■ Exercise description ■
Could you render the lines from the one holding "Эти тесты покрывают" through the one holding "Их выполнение помогает", inclusive, as a JSON list of strings with one string per line and blank lines left out?

■ Given information ■
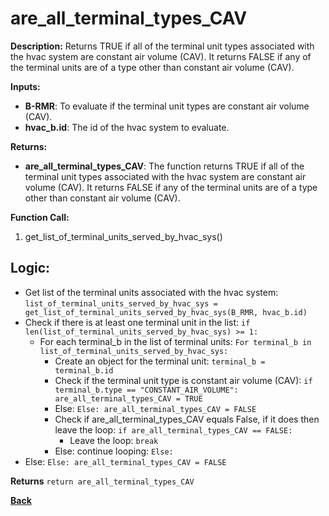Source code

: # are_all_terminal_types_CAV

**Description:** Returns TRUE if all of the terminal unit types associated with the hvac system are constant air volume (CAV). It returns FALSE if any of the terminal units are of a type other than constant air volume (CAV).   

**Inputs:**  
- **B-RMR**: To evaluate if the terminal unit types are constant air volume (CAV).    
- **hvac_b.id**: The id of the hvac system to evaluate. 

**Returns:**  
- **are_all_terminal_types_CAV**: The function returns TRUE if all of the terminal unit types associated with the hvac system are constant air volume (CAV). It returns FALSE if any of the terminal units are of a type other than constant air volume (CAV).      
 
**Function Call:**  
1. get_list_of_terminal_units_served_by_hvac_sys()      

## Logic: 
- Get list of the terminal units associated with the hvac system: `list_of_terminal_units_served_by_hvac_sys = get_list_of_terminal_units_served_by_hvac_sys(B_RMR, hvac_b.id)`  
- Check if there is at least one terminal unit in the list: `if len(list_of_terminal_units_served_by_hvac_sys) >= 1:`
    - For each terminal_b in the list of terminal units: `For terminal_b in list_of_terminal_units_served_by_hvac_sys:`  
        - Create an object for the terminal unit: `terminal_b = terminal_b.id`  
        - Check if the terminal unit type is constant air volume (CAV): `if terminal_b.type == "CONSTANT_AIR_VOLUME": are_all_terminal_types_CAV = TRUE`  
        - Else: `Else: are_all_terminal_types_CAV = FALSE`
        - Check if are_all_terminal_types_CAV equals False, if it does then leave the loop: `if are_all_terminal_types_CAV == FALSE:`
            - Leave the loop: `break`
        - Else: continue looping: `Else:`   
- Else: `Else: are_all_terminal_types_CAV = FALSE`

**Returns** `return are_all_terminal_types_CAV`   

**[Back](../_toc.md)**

...

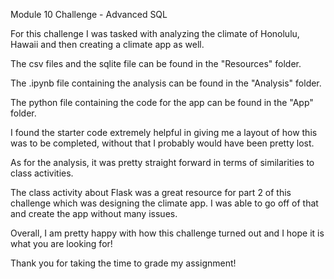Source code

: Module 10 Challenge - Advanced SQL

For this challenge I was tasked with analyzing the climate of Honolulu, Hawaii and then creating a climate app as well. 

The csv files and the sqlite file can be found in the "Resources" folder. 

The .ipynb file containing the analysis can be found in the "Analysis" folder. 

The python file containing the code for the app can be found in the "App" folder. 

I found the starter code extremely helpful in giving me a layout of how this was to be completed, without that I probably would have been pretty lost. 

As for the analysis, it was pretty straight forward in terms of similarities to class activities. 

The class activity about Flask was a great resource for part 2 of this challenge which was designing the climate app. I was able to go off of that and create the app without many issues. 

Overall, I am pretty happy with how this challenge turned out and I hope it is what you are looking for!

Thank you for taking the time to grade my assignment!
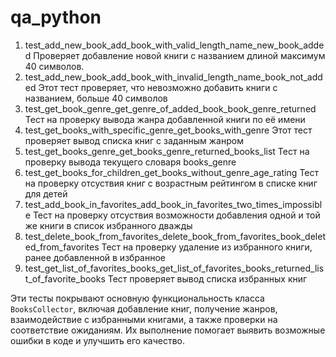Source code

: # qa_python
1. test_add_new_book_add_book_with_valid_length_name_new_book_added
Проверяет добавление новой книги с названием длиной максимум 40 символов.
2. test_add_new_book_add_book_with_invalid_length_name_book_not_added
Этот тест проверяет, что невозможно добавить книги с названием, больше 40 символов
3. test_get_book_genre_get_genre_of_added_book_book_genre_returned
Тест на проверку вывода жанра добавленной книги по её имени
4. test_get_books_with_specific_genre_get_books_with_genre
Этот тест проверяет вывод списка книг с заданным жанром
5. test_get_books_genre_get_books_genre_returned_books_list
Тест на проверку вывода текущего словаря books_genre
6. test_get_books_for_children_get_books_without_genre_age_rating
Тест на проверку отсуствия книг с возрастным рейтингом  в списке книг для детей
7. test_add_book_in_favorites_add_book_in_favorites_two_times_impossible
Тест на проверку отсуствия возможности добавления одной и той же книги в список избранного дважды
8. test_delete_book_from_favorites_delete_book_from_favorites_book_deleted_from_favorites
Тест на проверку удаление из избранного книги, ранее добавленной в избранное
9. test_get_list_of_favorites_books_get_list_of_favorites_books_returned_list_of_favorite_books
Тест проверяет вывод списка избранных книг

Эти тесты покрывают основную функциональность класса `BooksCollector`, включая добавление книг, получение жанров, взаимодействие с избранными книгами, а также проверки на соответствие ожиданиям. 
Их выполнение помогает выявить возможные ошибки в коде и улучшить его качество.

■ Solution below ■
[
  "Эти тесты покрывают основную функциональность класса `BooksCollector`, включая добавление книг, получение жанров, взаимодействие с избранными книгами, а также проверки на соответствие ожиданиям. ",
  "Их выполнение помогает выявить возможные ошибки в коде и улучшить его качество."
]